Last summer, Colorado-Minas Gerais Partners launched “Improve Your English,” a teacher exchange program for English teaches in Colorado and Brazil. Improve Your English initially brought four Brazilian middle school English teachers to Greeley, CO, where they lived with homestays and took classes at a local community college. This past summer, it was Colorado's turn to send one American English teacher to Diamantina, Brazil. The chapter had just the candidate.
Ruth Warner learned about Partners of the Americas (Partners) a year and a half ago from her neighbor, fellow book club member, and Colorado chapter member. Partners immediately sparked Warner’s interest, and she soon joined. The retired high school English teacher has vast travel, study abroad and teaching abroad experience, as well as a passion for the unknown. Earlier in her teaching career, Warner taught German, French and Russian in the U.S., as well as English in Russian and India. However, other than a brief visit to Ecuador, South America remained unknown. When the opportunity to teach English in Diamantina arose, Warner was eager for the adventure.
Warner traveled to Diamantina with an open mind and a list of questions. “I wasn’t sure what the university expected of me or exactly who my students would be. Would I have to give exams? Would I have to give grades? How much English would these students know before coming to my class? There were a lot of unknowns,” Warner said.

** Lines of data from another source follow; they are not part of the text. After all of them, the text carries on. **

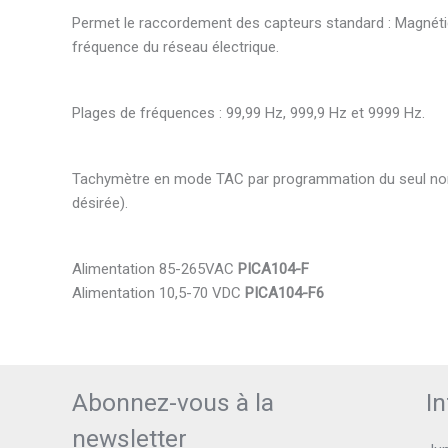
Permet le raccordement des capteurs standard : Magnétiq
fréquence du réseau électrique.
Plages de fréquences : 99,99 Hz, 999,9 Hz et 9999 Hz.
Tachymètre en mode TAC par programmation du seul nombr
désirée).
Alimentation 85-265VAC
PICA104-F
Alimentation 10,5-70 VDC
PICA104-F6
Abonnez-vous à la
I
newsletter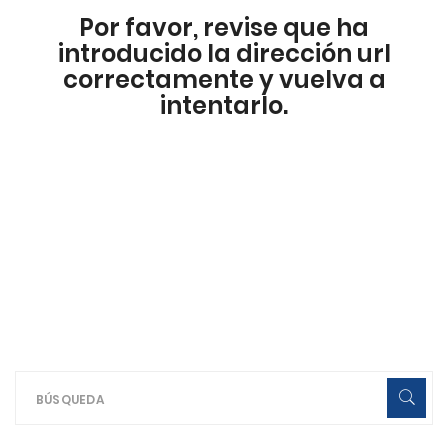
Por favor, revise que ha
introducido la dirección url
correctamente y vuelva a
intentarlo.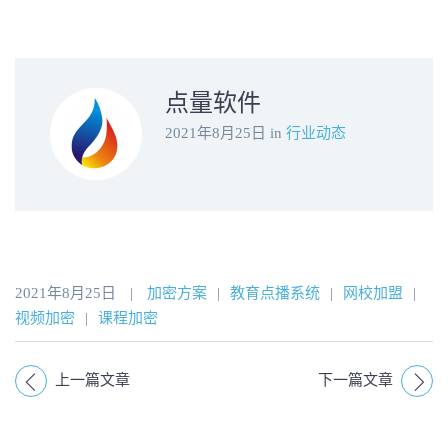
点量软件
2021年8月25日
in
行业动态
2021年8月25日
|
加密方案
|
教育点播系统
|
网校加盟
|
视频加密
|
课程加密
上一篇文章
下一篇文章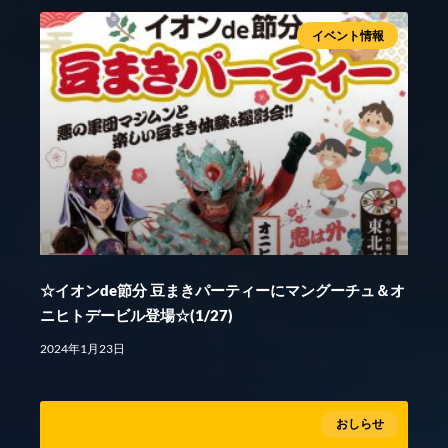
イベント情報
☆イオンde節分 豆まきパーティーにマングーチュ＆オ
ニヒトデービル登場☆(1/27)
2024年1月23日
おしらせ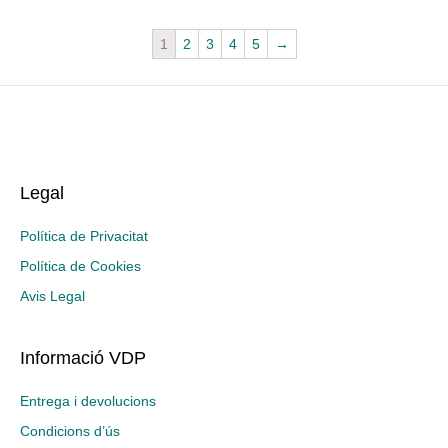
1
2
3
4
5
→
Legal
Política de Privacitat
Política de Cookies
Avis Legal
Informació VDP
Entrega i devolucions
Condicions d’ús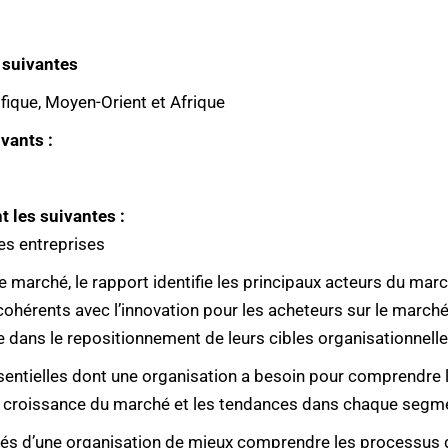
 suivantes
fique, Moyen-Orient et Afrique
vants :
t les suivantes :
es entreprises
marché, le rapport identifie les principaux acteurs du march
hérents avec l’innovation pour les acheteurs sur le marché 
 dans le repositionnement de leurs cibles organisationnelle
ssentielles dont une organisation a besoin pour comprendre
 croissance du marché et les tendances dans chaque segme
és d’une organisation de mieux comprendre les processus d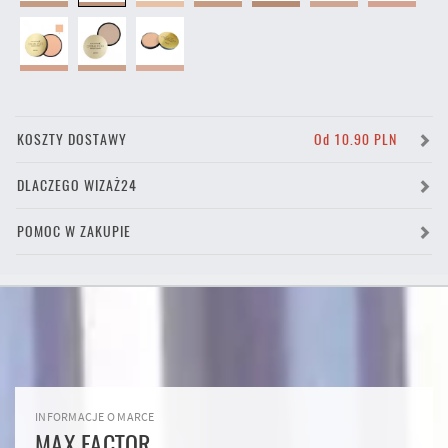
KOSZTY DOSTAWY
Od 10.90 PLN
DLACZEGO WIZAŻ24
POMOC W ZAKUPIE
INFORMACJE O MARCE
MAX FACTOR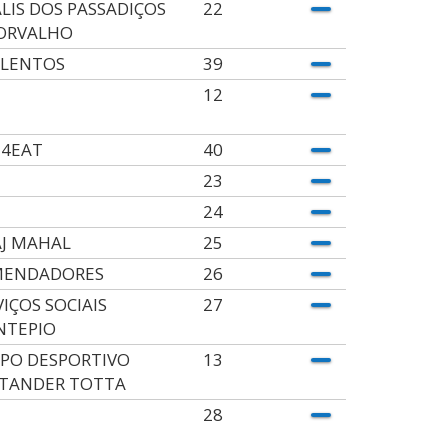
ALIS DOS PASSADIÇOS
22
ORVALHO
 LENTOS
39
12
4EAT
40
23
24
J MAHAL
25
ENDADORES
26
VIÇOS SOCIAIS
27
TEPIO
PO DESPORTIVO
13
TANDER TOTTA
28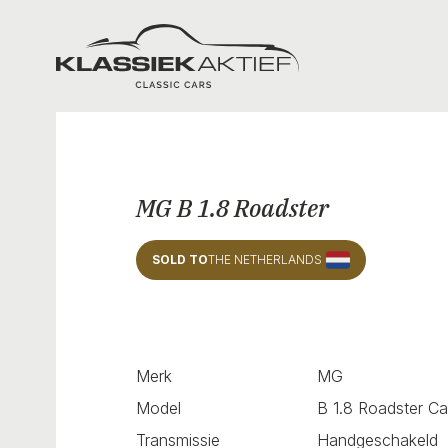
Klassiek Aktief
MG B 1.8 Roadster
SOLD TO
THE NETHERLANDS
Merk
MG
Model
B 1.8 Roadster Ca
Transmissie
Handgeschakeld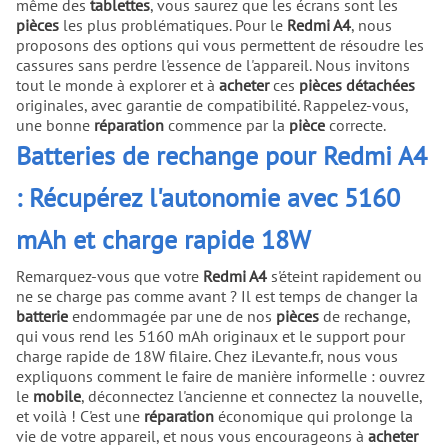
même des
tablettes
, vous saurez que les écrans sont les
pièces
les plus problématiques. Pour le
Redmi A4
, nous
proposons des options qui vous permettent de résoudre les
cassures sans perdre l'essence de l'appareil. Nous invitons
tout le monde à explorer et à
acheter
ces
pièces détachées
originales, avec garantie de compatibilité. Rappelez-vous,
une bonne
réparation
commence par la
pièce
correcte.
Batteries de rechange pour Redmi A4
: Récupérez l'autonomie avec 5160
mAh et charge rapide 18W
Remarquez-vous que votre
Redmi A4
s'éteint rapidement ou
ne se charge pas comme avant ? Il est temps de changer la
batterie
endommagée par une de nos
pièces
de rechange,
qui vous rend les 5160 mAh originaux et le support pour
charge rapide de 18W filaire. Chez iLevante.fr, nous vous
expliquons comment le faire de manière informelle : ouvrez
le
mobile
, déconnectez l'ancienne et connectez la nouvelle,
et voilà ! C'est une
réparation
économique qui prolonge la
vie de votre appareil, et nous vous encourageons à
acheter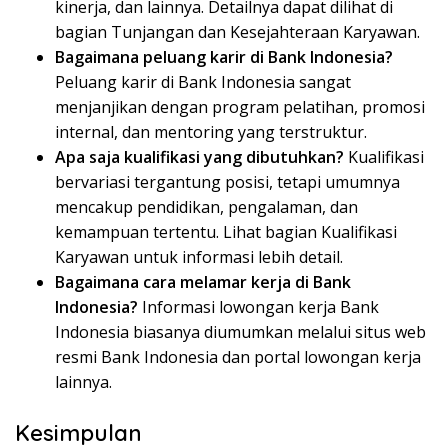
kinerja, dan lainnya. Detailnya dapat dilihat di
bagian Tunjangan dan Kesejahteraan Karyawan.
Bagaimana peluang karir di Bank Indonesia?
Peluang karir di Bank Indonesia sangat
menjanjikan dengan program pelatihan, promosi
internal, dan mentoring yang terstruktur.
Apa saja kualifikasi yang dibutuhkan?
Kualifikasi
bervariasi tergantung posisi, tetapi umumnya
mencakup pendidikan, pengalaman, dan
kemampuan tertentu. Lihat bagian Kualifikasi
Karyawan untuk informasi lebih detail.
Bagaimana cara melamar kerja di Bank
Indonesia?
Informasi lowongan kerja Bank
Indonesia biasanya diumumkan melalui situs web
resmi Bank Indonesia dan portal lowongan kerja
lainnya.
Kesimpulan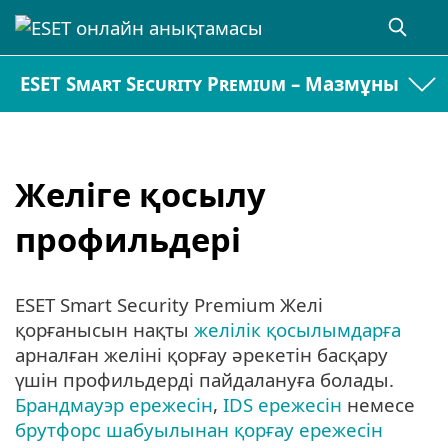
ESET Smart Security Premium – Мазмұны
Желіге қосылу
профильдері
ESET Smart Security Premium Желі
қорғанысын нақты
желілік қосылымдарға
арналған желіні қорғау әрекетін басқару
үшін профильдерді пайдалануға болады.
Брандмауэр ережесін
,
IDS ережесін
немесе
брутфорс шабуылынан қорғау ережесін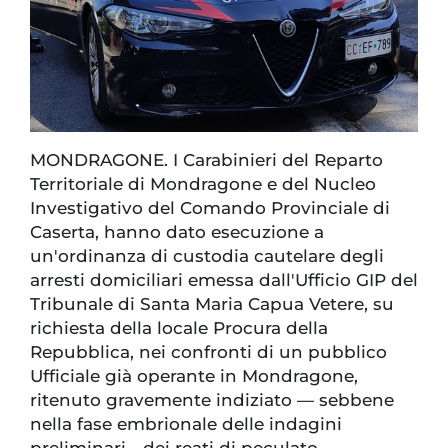
MONDRAGONE. I Carabinieri del Reparto
Territoriale di Mondragone e del Nucleo
Investigativo del Comando Provinciale di
Caserta, hanno dato esecuzione a
un'ordinanza di custodia cautelare degli
arresti domiciliari emessa dall'Ufficio GIP del
Tribunale di Santa Maria Capua Vetere, su
richiesta della locale Procura della
Repubblica, nei confronti di un pubblico
Ufficiale già operante in Mondragone,
ritenuto gravemente indiziato — sebbene
nella fase embrionale delle indagini
preliminari - dei reati di peculato,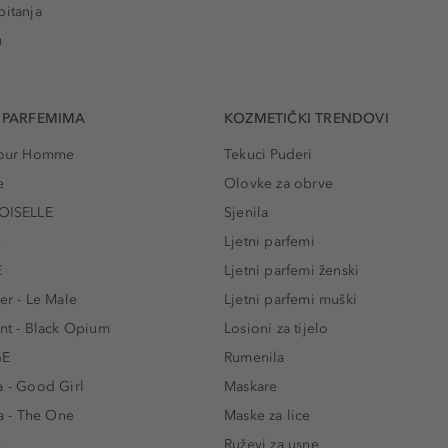
pitanja
u
 PARFEMIMA
KOZMETIČKI TRENDOVI
 Pour Homme
Tekuci Puderi
e
Olovke za obrve
ISELLE
Sjenila
e
Ljetni parfemi
E
Ljetni parfemi ženski
er - Le Male
Ljetni parfemi muški
ent - Black Opium
Losioni za tijelo
GE
Rumenila
a - Good Girl
Maskare
 - The One
Maske za lice
e
Ruževi za usne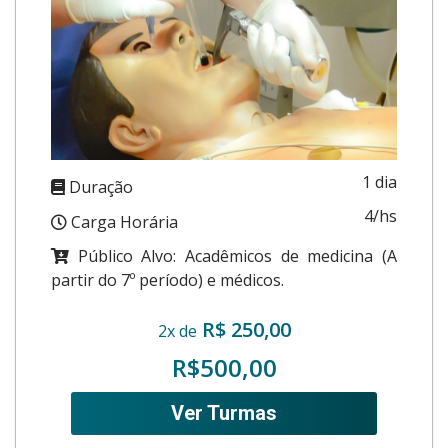
1 dia
Duração
4/hs
Carga Horária
Público Alvo: Acadêmicos de medicina (A
partir do 7º período) e médicos.
R$ 250,00
2x de
R$500,00
Ver Turmas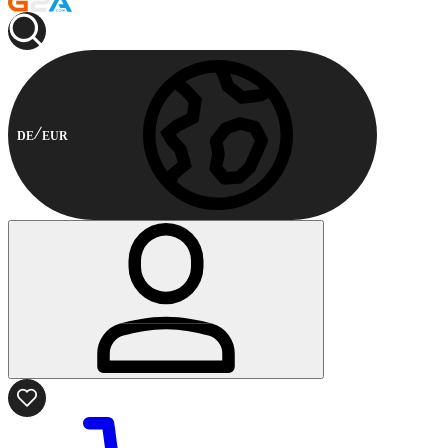
DE
EUR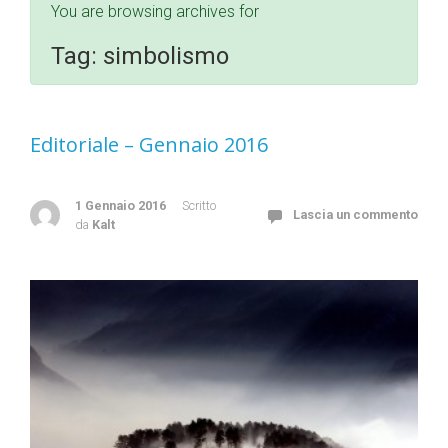
You are browsing archives for
Tag:
simbolismo
Editoriale – Gennaio 2016
1 Gennaio 2016
Scritto
Lascia un commento
da
Kalt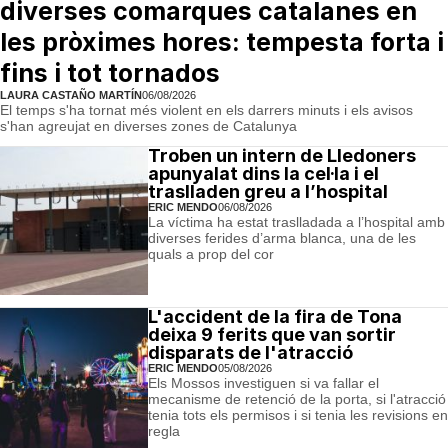
diverses comarques catalanes en
les pròximes hores: tempesta forta i
fins i tot tornados
LAURA CASTAÑO MARTÍN
06/08/2026
El temps s'ha tornat més violent en els darrers minuts i els avisos
s'han agreujat en diverses zones de Catalunya
Troben un intern de Lledoners
apunyalat dins la cel·la i el
traslladen greu a l’hospital
ERIC MENDO
06/08/2026
La víctima ha estat traslladada a l’hospital amb
diverses ferides d’arma blanca, una de les
quals a prop del cor
L'accident de la fira de Tona
deixa 9 ferits que van sortir
disparats de l'atracció
ERIC MENDO
05/08/2026
Els Mossos investiguen si va fallar el
mecanisme de retenció de la porta, si l'atracció
tenia tots els permisos i si tenia les revisions en
regla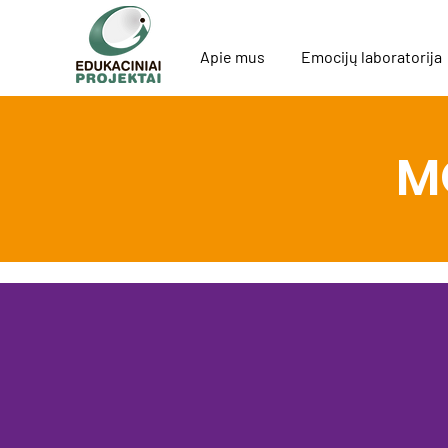
Apie mus
Emocijų laboratorija
M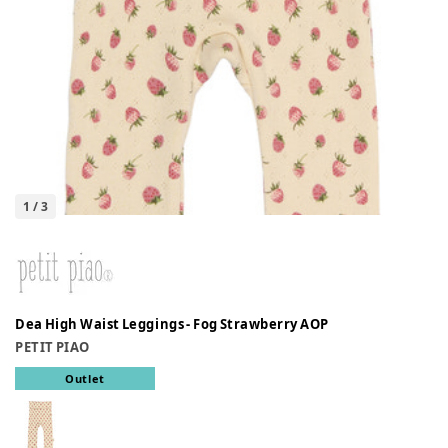
1
/
3
Dea High Waist Leggings - Fog Strawberry AOP
PETIT PIAO
Outlet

Warner was stationed at a local university for one month, in a classroom with students whose ages ranged from 19 - 38. Her first day teaching, Warner soon learned that her students’ English speaking abilities varied greatly across the board. Those studying to be English teachers had no issues understanding her, and were “extremely motivated, interested and talented.” Others struggled greatly with introducing themselves in English, including one boy who “gave his name, then got up and walked out.” Warner never saw that student again.
Through the ups and downs, Warner remained positive. She worked hard to be flexible and build relationships with her students. And she clearly came to mean just as much to them, as they do to her. “The city of Diamantina is rather small, so I frequently ran into students in cafés, downtown, or other places,” Warner said. “They were always excited to see me, gave me hugs and kisses (the traditional Brazilian greeting), introduced me to friends, and wanted to practice their English. They invited me to attend concerts at local bars where they were playing or singing, and were thrilled when I actually attended. It was very refreshing.”
The informality between teacher and student was another surprise to Warner, and something she came to cherish. Warner’s passion for teaching truly comes from connecting with her students – “hearing their stories, listening to their aspirations, watching them learn, seeing them get excited about understanding something, or helping them work through difficulties.”
And this time around, Warner was a volunteer teacher. Which she learned meant not worrying about meetings, grades and other usual teaching responsibilities. With her new found free time, when Warner wasn’t exploring Diamantina, she was enrolled in Portuguese language classes.
Warned learned a tremendous amount about both Brazil’s language and culture during her time in Diamantina. She hopes this is not the end of her experience. “I am now very interested in Brazil, and would like to return and continue my studies in Portuguese,” Warner said.